Setting the Agenda: The Prologue of Acts (Acts 1:1-5)

The opening verses of Acts are easily skipped over by readers eager to get to the action. Yet, even before the camera has made its way to focus on the characters of the drama, the narrator’s voice over tells us a lot about what’s at stake in this particular drama.

In the first book, Theophilus, I wrote about all that Jesus did and taught from the beginning until the day when he was taken up to heaven, after giving instructions through the Holy Spirit to the apostles whom he had chosen. After his suffering he presented himself alive to them by many convincing proofs, appearing to them during forty days and speaking about the kingdom of God. While staying with them, he ordered them not to leave Jerusalem, but to wait there for the promise of the Father. “This,” he said, “is what you have heard from me; for John baptized with water, but you will be baptized with the Holy Spirit not many days from now.”

-Acts 1:1-5, NRSV

Notice that we begin with a tight summary of the gospel of Luke, of which Acts is to be the sequel work: it was a book about all that Jesus did and taught. Luke centers the actions—healings, exorcisms, etc—along with the things Jesus taught. His life, including his suffering and resurrection, is the anchor that orients us to what’s important in Acts.This seems simple enough, but too many readers of Acts don’t connect this book with the things Jesus did and taught in the gospel. Everything we’re going to read in this sequel flows from the actions and teachings of Jesus. Indeed, I prefer the NIV translation of the first verse: “all that Jesus began to do and to teach” The former book contained the beginnings of his actions and teachings, which are going to continue in this book!

We may wonder if the phrase “the instructions that were given through the Holy Spirit” refers to all the teachings of Jesus in the first book, and it may, but I tend to think that particular phrase points towards this passage at the very end of Luke:

Then he said to them, “These are my words that I spoke to you while I was still with you—that everything written about me in the law of Moses, the prophets, and the psalms must be fulfilled.” Then he opened their minds to understand the scriptures, and he said to them, “Thus it is written, that the Messiah is to suffer and to rise from the dead on the third day, and that repentance and forgiveness of sins is to be proclaimed in his name to all nations, beginning from Jerusalem. You are witnesses of these things. And see, I am sending upon you what my Father promised; so stay here in the city until you have been clothed with power from on high.”

- Luke 24:44–49 NRSV

These words from the resurrected Jesus thus set the agenda for the book of Acts, and we wait the infusion of “power from on high”. When that Spirit arrives it will drive the story of Acts, just as it often drove the story of Luke. The same Holy Spirit that was on the move through Jesus in the gospels is going to move now through his disciples.

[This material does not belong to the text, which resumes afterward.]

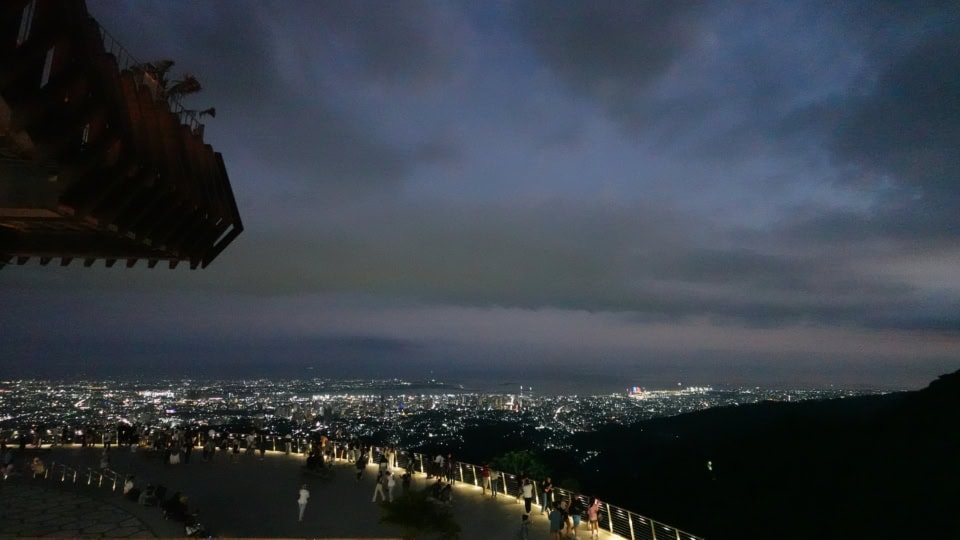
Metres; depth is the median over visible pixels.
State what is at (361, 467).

A Prologue to discipleship

Acts 1:1-5 is a fitting prologue for the book, but also worth considering as a prologue for our lives as disciples today. What if we thought of our own lives as being anchored in the actions and teachings of Jesus—a continuation fueled by the Holy Spirit of Jesus’s own story? The Jesus who “began” to act and teach in the gospels wasn’t finished—his actions and teachings continued in the stories of Peter, Paul, and the others. And the story of Jesus goes on today! He is still alive, and still working and teaching, still reaching towards the world through his Holy Spirit, at work in his disciples.